The comparisons between the NBA and international basketball have gained momentum recently following statements by various stars in the sport, with Kevin Durant just last Saturday resenting a fan who supported the claims of Euroleague legend Kyle Haynes who said that the best league in the world is a "checker" compared to Europe's top enterprise that is "chess." The latest reference to the issue came from Dwyane Wade, who was a guest on Tony Parker's show on Skweek.
"Where I grew up, when we saw a white guy we thought, 'Oh, he's in my pocket.' The perception was there was no way he was better than you," Wade explained. "A lot of African-Americans have spoken from this assumption, which to some extent shows ignorance. We thought the international players were soft."
The former player, who won three NBA championships and an Olympic gold medal, was also involved in Team USA's historic losses at the 2004 Athens Olympic Games and the 2006 World Championships. "All of a sudden I came to international basketball and I said, 'Oh, they're actually talented.' World basketball is tougher. Frankly, American basketball is the softer."

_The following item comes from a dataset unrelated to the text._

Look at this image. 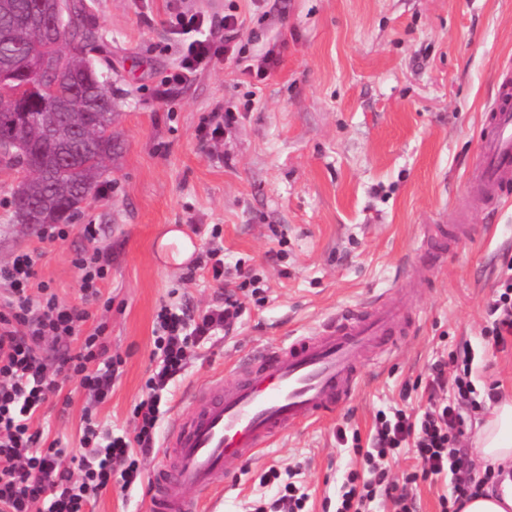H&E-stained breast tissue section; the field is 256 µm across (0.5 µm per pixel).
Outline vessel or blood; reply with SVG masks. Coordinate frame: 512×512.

Didn't expect toughness. Wade on Team USA in 2006/Getty Images, Koichi Kamoshida
Wade added: "The experience of participating in international tournaments changed my perception immediately, everything I had thought before. The game was different, more physical. We thought we'd break them all down. Until 2004, we never lost and all of a sudden we walked into the locker room and thought, 'We just got washed away. We invented this game!' When you're young, everything is based on what you hear and perceive, but the truth is that you don't have the experience to understand."